(Task item)
Go through the data underneath and copy every line exactly.

Saved data entries
───
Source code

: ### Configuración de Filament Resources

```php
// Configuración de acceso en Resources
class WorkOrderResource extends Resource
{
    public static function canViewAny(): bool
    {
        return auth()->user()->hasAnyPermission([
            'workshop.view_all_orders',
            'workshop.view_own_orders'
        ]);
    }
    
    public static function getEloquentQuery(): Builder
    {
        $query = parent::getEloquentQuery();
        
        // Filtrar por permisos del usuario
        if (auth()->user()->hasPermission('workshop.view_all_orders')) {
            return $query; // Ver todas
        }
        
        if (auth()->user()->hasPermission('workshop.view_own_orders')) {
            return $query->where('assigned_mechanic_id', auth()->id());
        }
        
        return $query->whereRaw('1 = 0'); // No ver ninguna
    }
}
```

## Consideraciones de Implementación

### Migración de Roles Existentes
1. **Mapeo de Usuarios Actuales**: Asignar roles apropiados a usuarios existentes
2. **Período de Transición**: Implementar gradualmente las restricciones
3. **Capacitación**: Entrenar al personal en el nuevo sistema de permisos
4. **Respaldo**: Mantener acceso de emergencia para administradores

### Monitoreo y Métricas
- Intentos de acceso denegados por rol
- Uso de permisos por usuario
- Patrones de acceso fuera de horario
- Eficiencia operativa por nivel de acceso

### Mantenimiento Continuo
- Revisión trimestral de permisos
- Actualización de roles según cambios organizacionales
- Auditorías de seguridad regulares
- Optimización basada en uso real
───
(Written answer)
Source code

: ### Configuración de Filament Resources

```php
// Configuración de acceso en Resources
class WorkOrderResource extends Resource
{
    public static function canViewAny(): bool
    {
        return auth()->user()->hasAnyPermission([
            'workshop.view_all_orders',
            'workshop.view_own_orders'
        ]);
    }
    
    public static function getEloquentQuery(): Builder
    {
        $query = parent::getEloquentQuery();
        
        // Filtrar por permisos del usuario
        if (auth()->user()->hasPermission('workshop.view_all_orders')) {
            return $query; // Ver todas
        }
        
        if (auth()->user()->hasPermission('workshop.view_own_orders')) {
            return $query->where('assigned_mechanic_id', auth()->id());
        }
        
        return $query->whereRaw('1 = 0'); // No ver ninguna
    }
}
```

## Consideraciones de Implementación

### Migración de Roles Existentes
1. **Mapeo de Usuarios Actuales**: Asignar roles apropiados a usuarios existentes
2. **Período de Transición**: Implementar gradualmente las restricciones
3. **Capacitación**: Entrenar al personal en el nuevo sistema de permisos
4. **Respaldo**: Mantener acceso de emergencia para administradores

### Monitoreo y Métricas
- Intentos de acceso denegados por rol
- Uso de permisos por usuario
- Patrones de acceso fuera de horario
- Eficiencia operativa por nivel de acceso

### Mantenimiento Continuo
- Revisión trimestral de permisos
- Actualización de roles según cambios organizacionales
- Auditorías de seguridad regulares
- Optimización basada en uso real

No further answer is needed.